Exercise brief: Report each line of the entries below that includes "shift".

****************************************

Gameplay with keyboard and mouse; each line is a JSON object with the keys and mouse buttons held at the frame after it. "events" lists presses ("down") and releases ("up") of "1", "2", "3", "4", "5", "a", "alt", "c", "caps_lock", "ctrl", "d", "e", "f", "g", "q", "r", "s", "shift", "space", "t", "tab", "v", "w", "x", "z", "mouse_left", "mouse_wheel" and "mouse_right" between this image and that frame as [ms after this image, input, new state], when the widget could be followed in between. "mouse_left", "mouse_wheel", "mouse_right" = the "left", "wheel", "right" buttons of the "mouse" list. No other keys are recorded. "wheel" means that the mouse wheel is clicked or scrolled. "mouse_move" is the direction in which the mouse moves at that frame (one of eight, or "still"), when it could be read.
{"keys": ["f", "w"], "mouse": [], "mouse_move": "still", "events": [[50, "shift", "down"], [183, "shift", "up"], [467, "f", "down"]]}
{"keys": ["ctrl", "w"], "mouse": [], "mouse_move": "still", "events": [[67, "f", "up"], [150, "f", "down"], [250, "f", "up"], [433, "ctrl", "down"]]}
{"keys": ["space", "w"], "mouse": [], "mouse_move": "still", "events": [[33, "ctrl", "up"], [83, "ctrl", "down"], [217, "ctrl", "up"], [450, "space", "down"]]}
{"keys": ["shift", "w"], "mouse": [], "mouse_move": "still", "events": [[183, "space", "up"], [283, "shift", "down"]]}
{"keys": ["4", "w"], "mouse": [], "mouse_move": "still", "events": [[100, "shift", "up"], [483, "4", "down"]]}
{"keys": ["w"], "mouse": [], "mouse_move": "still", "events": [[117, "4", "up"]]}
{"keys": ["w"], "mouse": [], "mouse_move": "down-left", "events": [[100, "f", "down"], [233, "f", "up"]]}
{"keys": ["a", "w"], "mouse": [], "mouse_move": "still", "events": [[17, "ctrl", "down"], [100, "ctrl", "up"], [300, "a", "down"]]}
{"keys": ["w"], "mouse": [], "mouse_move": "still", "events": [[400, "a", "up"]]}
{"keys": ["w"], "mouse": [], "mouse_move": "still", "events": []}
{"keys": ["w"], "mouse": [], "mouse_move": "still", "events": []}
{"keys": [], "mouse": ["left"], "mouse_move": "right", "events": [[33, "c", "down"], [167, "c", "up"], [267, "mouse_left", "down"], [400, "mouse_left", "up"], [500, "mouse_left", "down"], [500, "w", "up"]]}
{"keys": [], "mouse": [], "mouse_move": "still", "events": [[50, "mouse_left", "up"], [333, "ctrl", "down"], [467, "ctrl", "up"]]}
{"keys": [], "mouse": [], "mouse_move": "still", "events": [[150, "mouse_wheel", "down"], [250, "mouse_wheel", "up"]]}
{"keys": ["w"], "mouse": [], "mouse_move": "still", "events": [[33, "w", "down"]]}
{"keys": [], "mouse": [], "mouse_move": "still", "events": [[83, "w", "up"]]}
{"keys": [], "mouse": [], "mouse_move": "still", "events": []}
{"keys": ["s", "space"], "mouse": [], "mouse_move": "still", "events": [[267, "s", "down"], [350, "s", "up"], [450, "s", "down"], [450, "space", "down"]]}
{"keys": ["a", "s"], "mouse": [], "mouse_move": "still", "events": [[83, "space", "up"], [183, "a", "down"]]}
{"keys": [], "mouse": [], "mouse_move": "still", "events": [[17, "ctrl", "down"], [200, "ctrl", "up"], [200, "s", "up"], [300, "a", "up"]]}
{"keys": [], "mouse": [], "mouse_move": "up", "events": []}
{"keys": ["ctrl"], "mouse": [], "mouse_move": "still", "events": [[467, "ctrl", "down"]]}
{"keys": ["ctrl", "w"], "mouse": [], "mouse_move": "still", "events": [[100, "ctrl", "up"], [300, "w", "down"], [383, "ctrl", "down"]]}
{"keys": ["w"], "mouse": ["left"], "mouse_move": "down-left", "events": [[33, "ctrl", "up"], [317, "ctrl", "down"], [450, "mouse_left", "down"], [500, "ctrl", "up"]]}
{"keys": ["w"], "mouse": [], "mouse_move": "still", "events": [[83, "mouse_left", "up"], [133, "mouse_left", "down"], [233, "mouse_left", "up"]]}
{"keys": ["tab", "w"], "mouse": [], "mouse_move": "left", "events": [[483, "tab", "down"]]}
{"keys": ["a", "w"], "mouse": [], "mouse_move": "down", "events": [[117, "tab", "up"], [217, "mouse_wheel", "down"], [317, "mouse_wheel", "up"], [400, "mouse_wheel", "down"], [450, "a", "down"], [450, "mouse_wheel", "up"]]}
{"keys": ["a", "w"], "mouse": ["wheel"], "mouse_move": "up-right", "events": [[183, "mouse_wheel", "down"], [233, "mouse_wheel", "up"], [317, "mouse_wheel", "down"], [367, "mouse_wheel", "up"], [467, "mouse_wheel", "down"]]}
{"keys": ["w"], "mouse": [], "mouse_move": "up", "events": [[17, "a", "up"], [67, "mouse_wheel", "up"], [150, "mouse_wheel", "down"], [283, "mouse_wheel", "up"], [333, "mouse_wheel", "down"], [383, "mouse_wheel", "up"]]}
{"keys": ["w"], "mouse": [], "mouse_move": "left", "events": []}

****************************************

Task answer:
Gameplay with keyboard and mouse; each line is a JSON object with the keys and mouse buttons held at the frame after it. "events" lists presses ("down") and releases ("up") of "1", "2", "3", "4", "5", "a", "alt", "c", "caps_lock", "ctrl", "d", "e", "f", "g", "q", "r", "s", "shift", "space", "t", "tab", "v", "w", "x", "z", "mouse_left", "mouse_wheel" and "mouse_right" between this image and that frame as [ms after this image, input, new state], when the widget could be followed in between. "mouse_left", "mouse_wheel", "mouse_right" = the "left", "wheel", "right" buttons of the "mouse" list. No other keys are recorded. "wheel" means that the mouse wheel is clicked or scrolled. "mouse_move" is the direction in which the mouse moves at that frame (one of eight, or "still"), when it could be read.
{"keys": ["f", "w"], "mouse": [], "mouse_move": "still", "events": [[50, "shift", "down"], [183, "shift", "up"], [467, "f", "down"]]}
{"keys": ["shift", "w"], "mouse": [], "mouse_move": "still", "events": [[183, "space", "up"], [283, "shift", "down"]]}
{"keys": ["4", "w"], "mouse": [], "mouse_move": "still", "events": [[100, "shift", "up"], [483, "4", "down"]]}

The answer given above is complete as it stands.